Weird politics, urban visions and fairy mysticism are the terms custom clothing designer Julie Chambers uses to describe her clothing line, RAG (Radical Angry Girls), and those are as appropriate a description as any. Clothes to Make Revolution Fun, as she likes to put it. She sells through IndyIndie.com, displays at various outlets and alternative music festivals. Julie Chambers in her handmade 'Revolution' skirt, along with other examples of her work.
"When I started making clothes I really had no money and used whatever materials I had, trying to make what I owned more interesting," Chambers says. "How can I make it more 'me'? And then over the last two years I've made it into more of an artform, and over the last two years more of a political form."
She's continued to develop her theories about communication, clothing and the body in the meantime.
"Your body is the first billboard you're given and the first way you had to communicate with the world," Chambers says. "This is just an extension of that, a shortcut to letting your opinions be heard and seen. You use something loud or something subtle, you'll get somebody else to think about something without having to have a conversation at all times. It's like reading a book in the condensed way."
Her interest in politically-themed clothing stems from an intense frustration with the increasing unpleasantness of the political scene in the last two years.
"I always try to balance the political activism with the fun side," Chambers says. "But lately I have to be vocal. I'm in a position where I'm going to lose my civil liberties, not just within the gay and lesbian community, but as a woman, as an artist, as a self-employed individual."
Her repeated theme of Revolution is an encouragement towards not any one cause, but revolution within self: "I'm encouraging people to act through new ideas, action, talking to your legislator. It's all going to change the world, one piece at a time."

The data >>
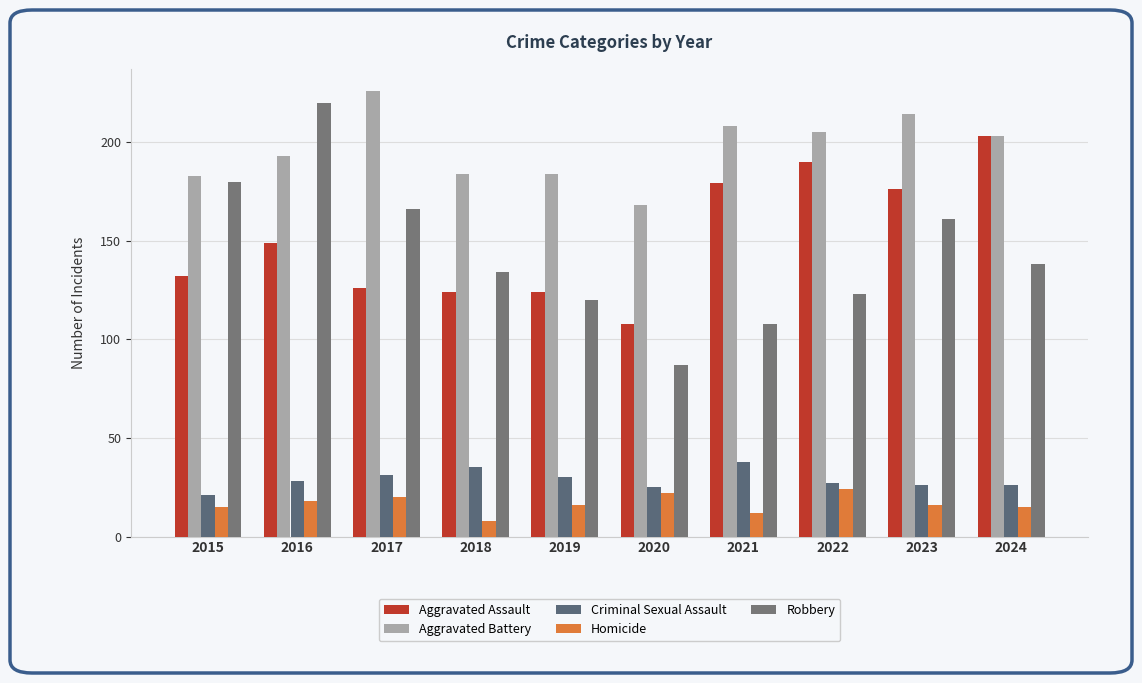

Does the chart contain stacked bars?

No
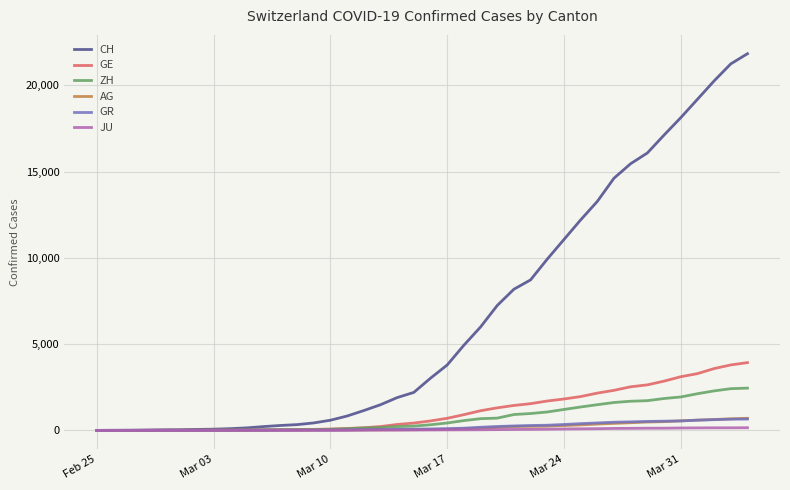

What is the highest value of the GR series?

657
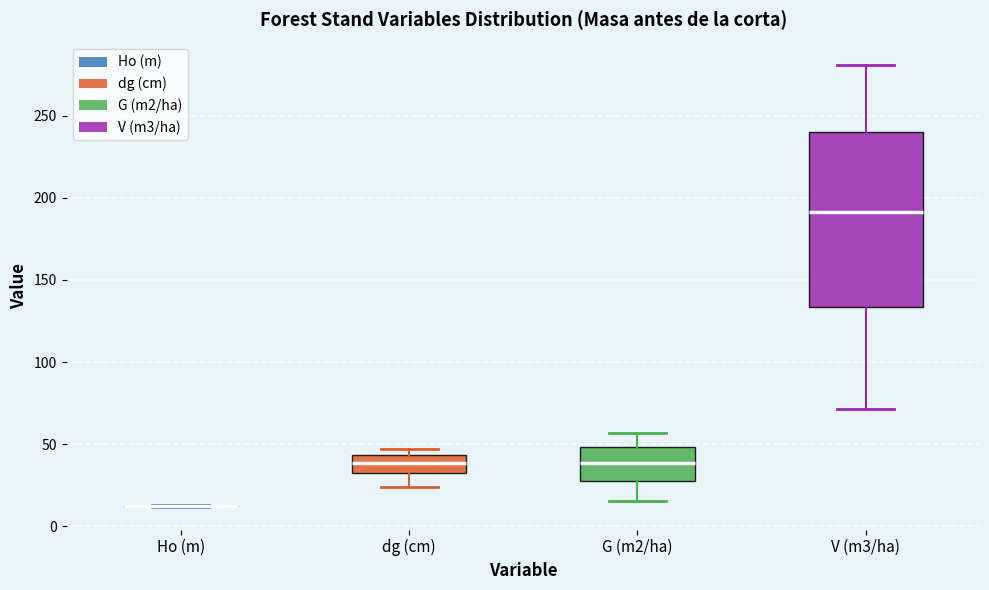

Reading left to right, read every box against the y-axis: the position of its median line, the range the box covers, and the ends of its whiskers. The values are not printed on the chart, so give them approximately, as read against the axis.

Ho (m): box collapsed to a line at 10, whiskers 10 to 15
dg (cm): median 40, box 35 to 45, whiskers 25 to 45 (just above the box's upper edge)
G (m2/ha): median 40, box 25 to 50, whiskers 15 to 55
V (m3/ha): median 190, box 135 to 240, whiskers 70 to 280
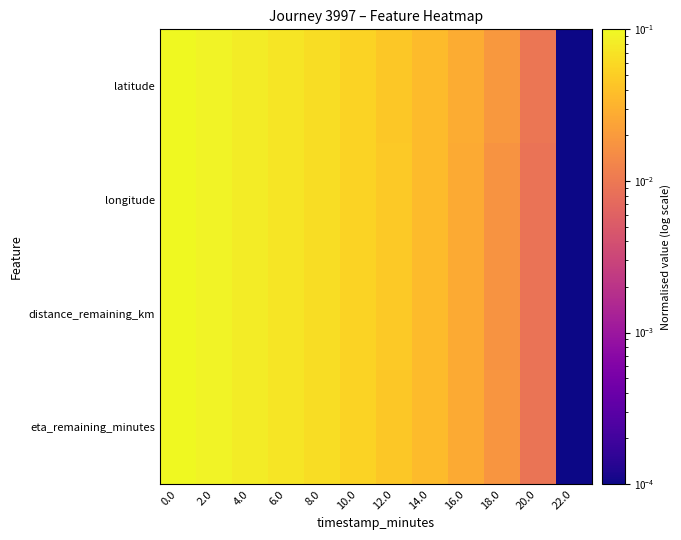

Reading right to left, extract all data points from this chart.

latitude: 22.0=0.0	20.0=0.0	18.0=0.0	16.0=0.0	14.0=0.0	12.0=0.0	10.0=0.1	8.0=0.1	6.0=0.1	4.0=0.1	2.0=0.1	0.0=0.1
longitude: 22.0=0.0	20.0=0.0	18.0=0.0	16.0=0.0	14.0=0.0	12.0=0.0	10.0=0.1	8.0=0.1	6.0=0.1	4.0=0.1	2.0=0.1	0.0=0.1
distance_remaining_km: 22.0=0.0	20.0=0.0	18.0=0.0	16.0=0.0	14.0=0.0	12.0=0.0	10.0=0.1	8.0=0.1	6.0=0.1	4.0=0.1	2.0=0.1	0.0=0.1
eta_remaining_minutes: 22.0=0.0	20.0=0.0	18.0=0.0	16.0=0.0	14.0=0.0	12.0=0.0	10.0=0.1	8.0=0.1	6.0=0.1	4.0=0.1	2.0=0.1	0.0=0.1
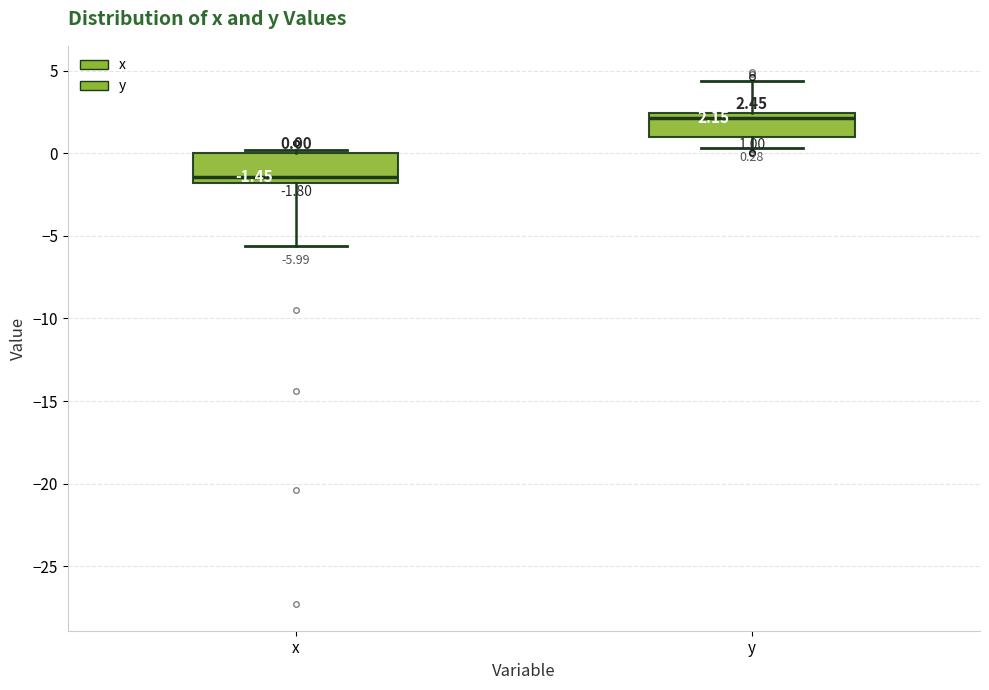

Which box has the highest median line?

y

Questions >>
• A. In the clothing designer profile, please rewrite the stretch from "She's continued to" through "last two years.", swapping "billboard" for "poster".
• B. Count the lines of the records that contain the word "Reading", and give only that number.
The records have no connection to the clothing designer profile.

Task results >>
• A.
She's continued to develop her theories about communication, clothing and the body in the meantime.
"Your body is the first poster you're given and the first way you had to communicate with the world," Chambers says. "This is just an extension of that, a shortcut to letting your opinions be heard and seen. You use something loud or something subtle, you'll get somebody else to think about something without having to have a conversation at all times. It's like reading a book in the condensed way."
Her interest in politically-themed clothing stems from an intense frustration with the increasing unpleasantness of the political scene in the last two years.

• B. 2